Before I write one more word, let me just say that I love Joe Biden. Politics aside, there is so much in his biography from his blue-collar, Catholic upbringing to the unspeakable tragedy he suffered as a young man that I can relate to. I’ve not always agreed with him, but I have always liked and respected him and I still do. I just think he really needs to read this post.
For far too long men have made the women we work with uncomfortable. Between comments about their appearance which undermine their professionalism, to standing too close or touching in a way that makes their skin crawl, we’ve committed the sins that make working as a woman much harder than working as a man. While we’ve come a long way, we still have a long way to go. Here are some very basic, yet important rules to keep in mind for both genders as it relates to not being the office creep.
The Only Appropriate Place To Touch Another Person In Business Is Their Bicep
If we get below the bicep, it’s aggressive, almost like a mother leading her toddler through a mall. If we go to the shoulder or go forbid the back, we’ve bought a one-way ticket to Creepyland. But the bicep is safe. It’s where we pat someone to say “well done!” It’s where we can make contact with someone to keep them from getting too close to us. It’s a safe place that is non-threatening and non sexual that allows some contact but doesn’t diminish anyone’s dignity. Please, Joe, if you’re reading, make a note and read it every day: The Only Appropriate Place To Touch Another Person In Business Is Their Bicep.
Arm’s Length Is Close Enough
When we stand next to someone, unless it’s incredibly loud and we’re trying desperately to hear, there’s never any reason to stand closer to someone that arm’s length. The days of standing behind a woman and smelling her hair, or getting in close and whispering a secret should be abandoned and never revisited. Arms’s length is a great rule of thumb because taller people tend to have longer arms and speak louder therefore don’t need to sand as close. Shorter people tend to have shorter arms and smaller voices and need to be closer to be heard. Because everyone’s arms are of different lengths, it keeps people from violating the space of others while making sure they are heard. Stop standing so close and making your coworkers uncomfortable.
Her Appearance Is None Of Your Business
You preferred her hair shorter. You like it when she wears red. Her skirt might be a little shorter than it should be today. It doesn’t matter. IT’S. NONE. OF. YOUR. BUSINESS. It doesn’t matter if she’s prettier when she smiles, it’s not her job to brighten the office. It doesn’t matter what your preference is, it matters that SHE likes the way she’s dressed / styled her hair / wears her make up. When men comment on the appearance of women in the workplace, we are making their presence sexual. It doesn’t matter if that’s the intention or not, that’s how it’s perceived and it must stop yesterday. If company policy is being broken, let HR handle it and be done. Otherwise, it is absolutely none of our business how they look and we need to keep our comments to ourselves.

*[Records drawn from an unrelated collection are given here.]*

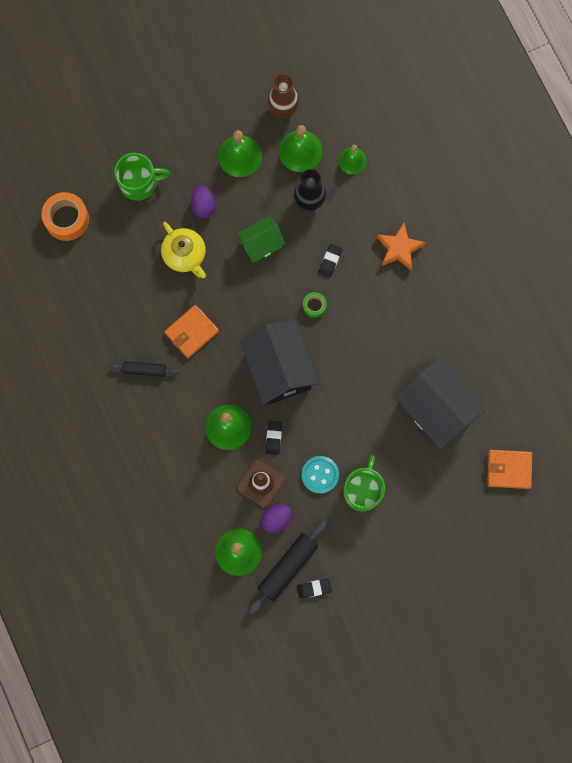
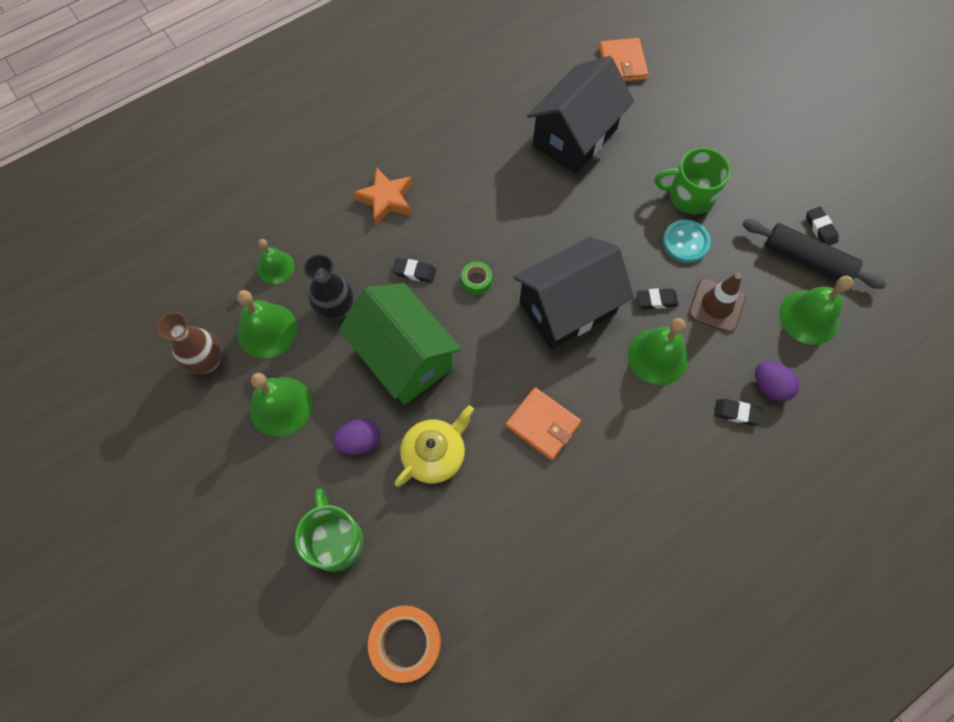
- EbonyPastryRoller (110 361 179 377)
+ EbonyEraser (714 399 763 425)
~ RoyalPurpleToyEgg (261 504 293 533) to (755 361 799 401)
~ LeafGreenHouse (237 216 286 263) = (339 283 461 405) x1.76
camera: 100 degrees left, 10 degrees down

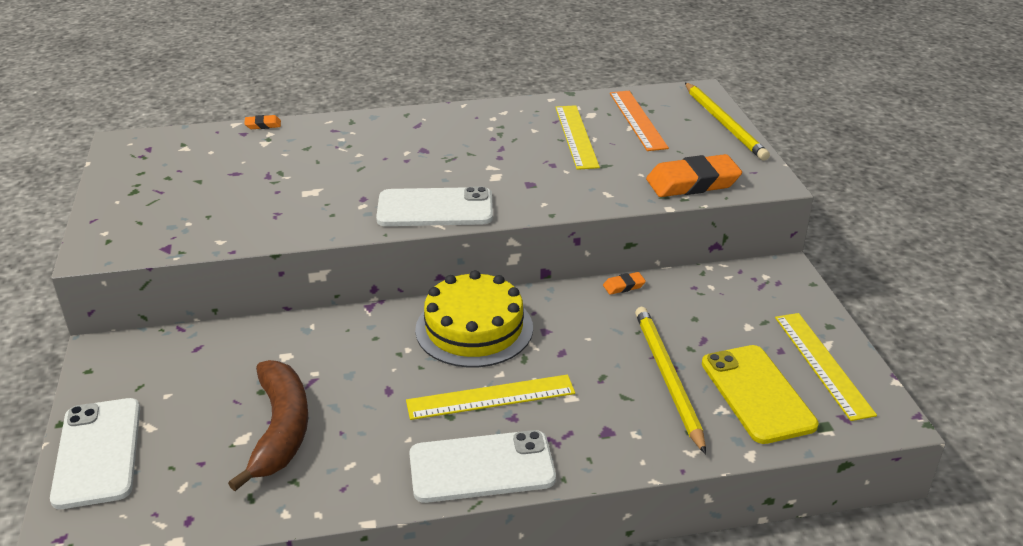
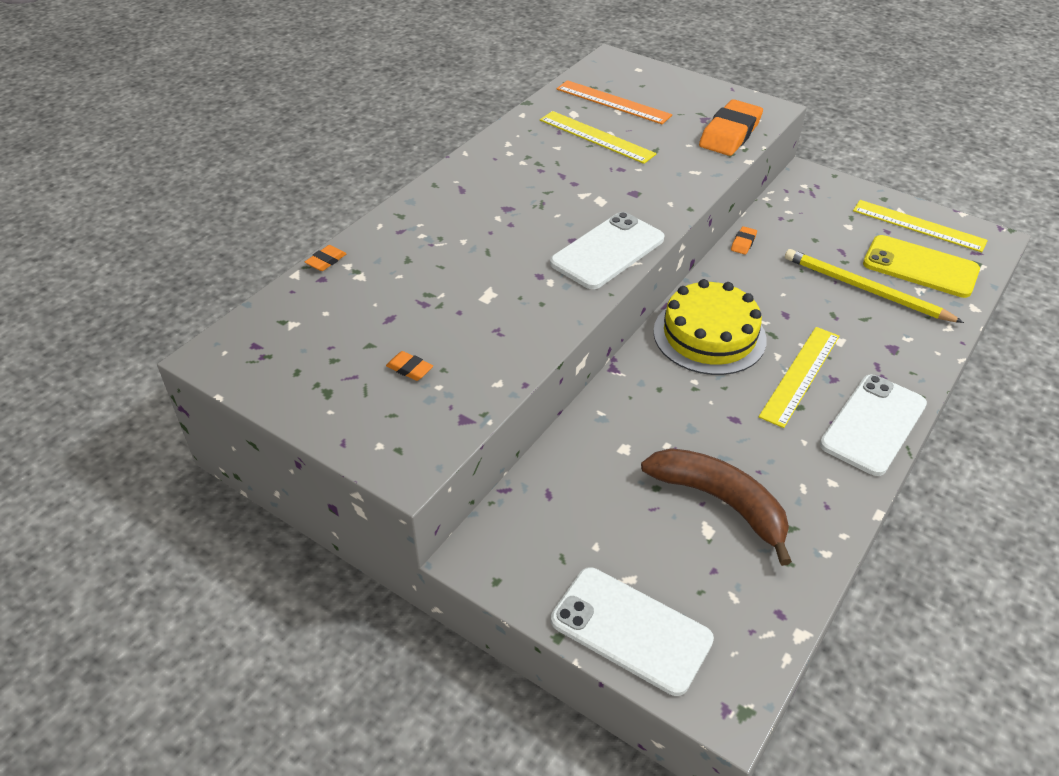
- BrightYellowPencil (685 83 770 161)
+ OrangeEraser (386 351 433 381)
camera: 45 degrees left, 10 degrees up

I realize that many of the rules have changed and some men are having a hard time adjusting their behavior. Joe Biden released a statement this week where he apologized that he made anyone uncomfortable claiming that it was never his intention. I respected the statement and thought it was a nuanced and sensitive answer to a nuanced and sensitive issue. That doesn’t change the fact that if your behavior continues after your apology, your apology is worthless. As a final note, I realize that there are plenty of women who will write more intelligently on this subject that I can, but I also realize that we as men have to do better policing ourselves and that’s why I’m asking in the strongest words possible, please, DON’T BE CREEPY.